* REQUIRED ACTION:
Could you set down every entry below exactly as it is?

* SUPPLIED INFORMATION:
####################
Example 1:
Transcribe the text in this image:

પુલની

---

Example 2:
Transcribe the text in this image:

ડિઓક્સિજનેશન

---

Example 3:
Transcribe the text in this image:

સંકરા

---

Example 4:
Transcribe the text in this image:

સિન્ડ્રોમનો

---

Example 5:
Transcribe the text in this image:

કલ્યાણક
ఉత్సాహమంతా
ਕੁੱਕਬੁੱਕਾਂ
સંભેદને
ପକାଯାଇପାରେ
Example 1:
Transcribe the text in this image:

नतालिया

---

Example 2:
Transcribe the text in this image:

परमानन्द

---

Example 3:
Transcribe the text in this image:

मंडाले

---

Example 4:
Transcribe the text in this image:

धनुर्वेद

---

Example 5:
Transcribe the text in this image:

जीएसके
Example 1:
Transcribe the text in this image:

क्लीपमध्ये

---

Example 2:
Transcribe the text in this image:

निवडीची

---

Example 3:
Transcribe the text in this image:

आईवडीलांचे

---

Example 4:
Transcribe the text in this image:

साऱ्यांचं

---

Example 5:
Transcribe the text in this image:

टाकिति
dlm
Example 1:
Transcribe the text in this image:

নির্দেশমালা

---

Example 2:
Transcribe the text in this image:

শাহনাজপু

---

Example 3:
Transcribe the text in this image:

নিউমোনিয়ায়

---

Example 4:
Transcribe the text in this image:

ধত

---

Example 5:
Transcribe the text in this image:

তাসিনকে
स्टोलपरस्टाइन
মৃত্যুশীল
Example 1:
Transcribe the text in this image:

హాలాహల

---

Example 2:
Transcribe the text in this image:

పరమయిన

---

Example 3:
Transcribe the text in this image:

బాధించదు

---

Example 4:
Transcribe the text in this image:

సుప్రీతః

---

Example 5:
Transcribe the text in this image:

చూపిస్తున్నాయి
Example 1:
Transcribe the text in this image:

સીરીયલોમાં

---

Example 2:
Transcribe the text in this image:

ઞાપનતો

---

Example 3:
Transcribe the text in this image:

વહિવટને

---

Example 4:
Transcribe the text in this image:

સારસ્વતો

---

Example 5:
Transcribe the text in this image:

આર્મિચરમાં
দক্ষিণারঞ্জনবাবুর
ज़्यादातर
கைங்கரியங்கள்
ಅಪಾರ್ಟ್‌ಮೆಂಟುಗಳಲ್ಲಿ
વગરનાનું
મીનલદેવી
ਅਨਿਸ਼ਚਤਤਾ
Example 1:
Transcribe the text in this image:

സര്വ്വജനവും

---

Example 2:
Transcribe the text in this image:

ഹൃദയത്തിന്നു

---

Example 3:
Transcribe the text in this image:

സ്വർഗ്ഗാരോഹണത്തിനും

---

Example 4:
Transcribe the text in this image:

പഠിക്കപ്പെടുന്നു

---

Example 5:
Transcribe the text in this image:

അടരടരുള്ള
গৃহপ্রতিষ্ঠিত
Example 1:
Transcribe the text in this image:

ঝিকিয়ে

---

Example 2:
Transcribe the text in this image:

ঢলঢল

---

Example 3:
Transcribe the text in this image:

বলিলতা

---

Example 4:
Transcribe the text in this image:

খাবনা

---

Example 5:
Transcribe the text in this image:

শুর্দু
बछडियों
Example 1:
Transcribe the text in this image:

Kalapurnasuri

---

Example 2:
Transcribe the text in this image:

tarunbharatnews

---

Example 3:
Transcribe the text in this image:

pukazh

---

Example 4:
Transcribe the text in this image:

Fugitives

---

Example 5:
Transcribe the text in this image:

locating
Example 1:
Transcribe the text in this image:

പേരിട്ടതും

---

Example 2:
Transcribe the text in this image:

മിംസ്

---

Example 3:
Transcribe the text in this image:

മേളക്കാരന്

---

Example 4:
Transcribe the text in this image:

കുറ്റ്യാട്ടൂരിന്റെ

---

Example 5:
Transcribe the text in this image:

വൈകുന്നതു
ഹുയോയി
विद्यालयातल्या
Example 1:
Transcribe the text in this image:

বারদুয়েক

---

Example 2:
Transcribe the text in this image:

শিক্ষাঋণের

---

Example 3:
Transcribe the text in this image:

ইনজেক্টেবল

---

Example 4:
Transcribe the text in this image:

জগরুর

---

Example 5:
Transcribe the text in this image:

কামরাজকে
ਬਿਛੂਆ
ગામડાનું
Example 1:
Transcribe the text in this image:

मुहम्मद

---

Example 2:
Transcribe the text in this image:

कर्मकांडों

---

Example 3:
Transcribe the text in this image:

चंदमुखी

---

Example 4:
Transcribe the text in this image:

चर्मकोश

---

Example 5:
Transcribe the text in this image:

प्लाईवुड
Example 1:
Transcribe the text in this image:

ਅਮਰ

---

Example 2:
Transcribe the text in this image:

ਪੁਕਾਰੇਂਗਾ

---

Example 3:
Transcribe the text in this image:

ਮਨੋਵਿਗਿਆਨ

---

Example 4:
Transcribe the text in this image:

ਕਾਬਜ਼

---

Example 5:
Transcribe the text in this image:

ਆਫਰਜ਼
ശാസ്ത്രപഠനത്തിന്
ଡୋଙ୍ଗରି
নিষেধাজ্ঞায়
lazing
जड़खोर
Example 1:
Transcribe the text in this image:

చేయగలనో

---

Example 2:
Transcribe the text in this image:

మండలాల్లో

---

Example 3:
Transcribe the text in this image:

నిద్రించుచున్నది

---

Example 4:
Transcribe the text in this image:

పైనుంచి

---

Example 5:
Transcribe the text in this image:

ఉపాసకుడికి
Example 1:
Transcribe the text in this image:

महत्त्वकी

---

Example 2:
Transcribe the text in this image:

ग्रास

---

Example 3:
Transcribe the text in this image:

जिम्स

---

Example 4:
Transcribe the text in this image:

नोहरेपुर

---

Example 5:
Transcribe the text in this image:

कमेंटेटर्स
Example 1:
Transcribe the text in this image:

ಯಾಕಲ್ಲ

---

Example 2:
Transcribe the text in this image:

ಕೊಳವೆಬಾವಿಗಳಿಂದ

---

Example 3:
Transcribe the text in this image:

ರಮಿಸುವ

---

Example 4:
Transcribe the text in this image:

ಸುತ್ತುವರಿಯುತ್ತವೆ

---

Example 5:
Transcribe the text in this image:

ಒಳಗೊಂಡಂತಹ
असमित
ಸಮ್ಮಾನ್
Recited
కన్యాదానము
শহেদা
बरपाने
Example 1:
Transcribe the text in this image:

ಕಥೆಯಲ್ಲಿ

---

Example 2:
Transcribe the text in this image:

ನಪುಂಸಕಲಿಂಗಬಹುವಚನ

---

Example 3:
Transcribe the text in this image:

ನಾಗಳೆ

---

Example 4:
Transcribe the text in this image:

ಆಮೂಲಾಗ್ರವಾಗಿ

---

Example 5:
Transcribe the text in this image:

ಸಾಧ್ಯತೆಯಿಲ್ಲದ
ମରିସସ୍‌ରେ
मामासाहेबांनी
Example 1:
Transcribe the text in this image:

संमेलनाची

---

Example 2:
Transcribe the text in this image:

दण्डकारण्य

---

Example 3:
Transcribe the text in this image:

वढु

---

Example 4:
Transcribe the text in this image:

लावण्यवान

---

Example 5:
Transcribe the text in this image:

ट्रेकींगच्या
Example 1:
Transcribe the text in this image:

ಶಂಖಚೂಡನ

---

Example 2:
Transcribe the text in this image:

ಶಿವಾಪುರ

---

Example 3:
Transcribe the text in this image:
####################
* ANSWER BOX:
Example 1:
Transcribe the text in this image:

પુલની

---

Example 2:
Transcribe the text in this image:

ડિઓક્સિજનેશન

---

Example 3:
Transcribe the text in this image:

સંકરા

---

Example 4:
Transcribe the text in this image:

સિન્ડ્રોમનો

---

Example 5:
Transcribe the text in this image:

કલ્યાણક
ఉత్సాహమంతా
ਕੁੱਕਬੁੱਕਾਂ
સંભેદને
ପକାଯାଇପାରେ
Example 1:
Transcribe the text in this image:

नतालिया

---

Example 2:
Transcribe the text in this image:

परमानन्द

---

Example 3:
Transcribe the text in this image:

मंडाले

---

Example 4:
Transcribe the text in this image:

धनुर्वेद

---

Example 5:
Transcribe the text in this image:

जीएसके
Example 1:
Transcribe the text in this image:

क्लीपमध्ये

---

Example 2:
Transcribe the text in this image:

निवडीची

---

Example 3:
Transcribe the text in this image:

आईवडीलांचे

---

Example 4:
Transcribe the text in this image:

साऱ्यांचं

---

Example 5:
Transcribe the text in this image:

टाकिति
dlm
Example 1:
Transcribe the text in this image:

নির্দেশমালা

---

Example 2:
Transcribe the text in this image:

শাহনাজপু

---

Example 3:
Transcribe the text in this image:

নিউমোনিয়ায়

---

Example 4:
Transcribe the text in this image:

ধত

---

Example 5:
Transcribe the text in this image:

তাসিনকে
स्टोलपरस्टाइन
মৃত্যুশীল
Example 1:
Transcribe the text in this image:

హాలాహల

---

Example 2:
Transcribe the text in this image:

పరమయిన

---

Example 3:
Transcribe the text in this image:

బాధించదు

---

Example 4:
Transcribe the text in this image:

సుప్రీతః

---

Example 5:
Transcribe the text in this image:

చూపిస్తున్నాయి
Example 1:
Transcribe the text in this image:

સીરીયલોમાં

---

Example 2:
Transcribe the text in this image:

ઞાપનતો

---

Example 3:
Transcribe the text in this image:

વહિવટને

---

Example 4:
Transcribe the text in this image:

સારસ્વતો

---

Example 5:
Transcribe the text in this image:

આર્મિચરમાં
দক্ষিণারঞ্জনবাবুর
ज़्यादातर
கைங்கரியங்கள்
ಅಪಾರ್ಟ್‌ಮೆಂಟುಗಳಲ್ಲಿ
વગરનાનું
મીનલદેવી
ਅਨਿਸ਼ਚਤਤਾ
Example 1:
Transcribe the text in this image:

സര്വ്വജനവും

---

Example 2:
Transcribe the text in this image:

ഹൃദയത്തിന്നു

---

Example 3:
Transcribe the text in this image:

സ്വർഗ്ഗാരോഹണത്തിനും

---

Example 4:
Transcribe the text in this image:

പഠിക്കപ്പെടുന്നു

---

Example 5:
Transcribe the text in this image:

അടരടരുള്ള
গৃহপ্রতিষ্ঠিত
Example 1:
Transcribe the text in this image:

ঝিকিয়ে

---

Example 2:
Transcribe the text in this image:

ঢলঢল

---

Example 3:
Transcribe the text in this image:

বলিলতা

---

Example 4:
Transcribe the text in this image:

খাবনা

---

Example 5:
Transcribe the text in this image:

শুর্দু
बछडियों
Example 1:
Transcribe the text in this image:

Kalapurnasuri

---

Example 2:
Transcribe the text in this image:

tarunbharatnews

---

Example 3:
Transcribe the text in this image:

pukazh

---

Example 4:
Transcribe the text in this image:

Fugitives

---

Example 5:
Transcribe the text in this image:

locating
Example 1:
Transcribe the text in this image:

പേരിട്ടതും

---

Example 2:
Transcribe the text in this image:

മിംസ്

---

Example 3:
Transcribe the text in this image:

മേളക്കാരന്

---

Example 4:
Transcribe the text in this image:

കുറ്റ്യാട്ടൂരിന്റെ

---

Example 5:
Transcribe the text in this image:

വൈകുന്നതു
ഹുയോയി
विद्यालयातल्या
Example 1:
Transcribe the text in this image:

বারদুয়েক

---

Example 2:
Transcribe the text in this image:

শিক্ষাঋণের

---

Example 3:
Transcribe the text in this image:

ইনজেক্টেবল

---

Example 4:
Transcribe the text in this image:

জগরুর

---

Example 5:
Transcribe the text in this image:

কামরাজকে
ਬਿਛੂਆ
ગામડાનું
Example 1:
Transcribe the text in this image:

मुहम्मद

---

Example 2:
Transcribe the text in this image:

कर्मकांडों

---

Example 3:
Transcribe the text in this image:

चंदमुखी

---

Example 4:
Transcribe the text in this image:

चर्मकोश

---

Example 5:
Transcribe the text in this image:

प्लाईवुड
Example 1:
Transcribe the text in this image:

ਅਮਰ

---

Example 2:
Transcribe the text in this image:

ਪੁਕਾਰੇਂਗਾ

---

Example 3:
Transcribe the text in this image:

ਮਨੋਵਿਗਿਆਨ

---

Example 4:
Transcribe the text in this image:

ਕਾਬਜ਼

---

Example 5:
Transcribe the text in this image:

ਆਫਰਜ਼
ശാസ്ത്രപഠനത്തിന്
ଡୋଙ୍ଗରି
নিষেধাজ্ঞায়
lazing
जड़खोर
Example 1:
Transcribe the text in this image:

చేయగలనో

---

Example 2:
Transcribe the text in this image:

మండలాల్లో

---

Example 3:
Transcribe the text in this image:

నిద్రించుచున్నది

---

Example 4:
Transcribe the text in this image:

పైనుంచి

---

Example 5:
Transcribe the text in this image:

ఉపాసకుడికి
Example 1:
Transcribe the text in this image:

महत्त्वकी

---

Example 2:
Transcribe the text in this image:

ग्रास

---

Example 3:
Transcribe the text in this image:

जिम्स

---

Example 4:
Transcribe the text in this image:

नोहरेपुर

---

Example 5:
Transcribe the text in this image:

कमेंटेटर्स
Example 1:
Transcribe the text in this image:

ಯಾಕಲ್ಲ

---

Example 2:
Transcribe the text in this image:

ಕೊಳವೆಬಾವಿಗಳಿಂದ

---

Example 3:
Transcribe the text in this image:

ರಮಿಸುವ

---

Example 4:
Transcribe the text in this image:

ಸುತ್ತುವರಿಯುತ್ತವೆ

---

Example 5:
Transcribe the text in this image:

ಒಳಗೊಂಡಂತಹ
असमित
ಸಮ್ಮಾನ್
Recited
కన్యాదానము
শহেদা
बरपाने
Example 1:
Transcribe the text in this image:

ಕಥೆಯಲ್ಲಿ

---

Example 2:
Transcribe the text in this image:

ನಪುಂಸಕಲಿಂಗಬಹುವಚನ

---

Example 3:
Transcribe the text in this image:

ನಾಗಳೆ

---

Example 4:
Transcribe the text in this image:

ಆಮೂಲಾಗ್ರವಾಗಿ

---

Example 5:
Transcribe the text in this image:

ಸಾಧ್ಯತೆಯಿಲ್ಲದ
ମରିସସ୍‌ରେ
मामासाहेबांनी
Example 1:
Transcribe the text in this image:

संमेलनाची

---

Example 2:
Transcribe the text in this image:

दण्डकारण्य

---

Example 3:
Transcribe the text in this image:

वढु

---

Example 4:
Transcribe the text in this image:

लावण्यवान

---

Example 5:
Transcribe the text in this image:

ट्रेकींगच्या
Example 1:
Transcribe the text in this image:

ಶಂಖಚೂಡನ

---

Example 2:
Transcribe the text in this image:

ಶಿವಾಪುರ

---

Example 3:
Transcribe the text in this image:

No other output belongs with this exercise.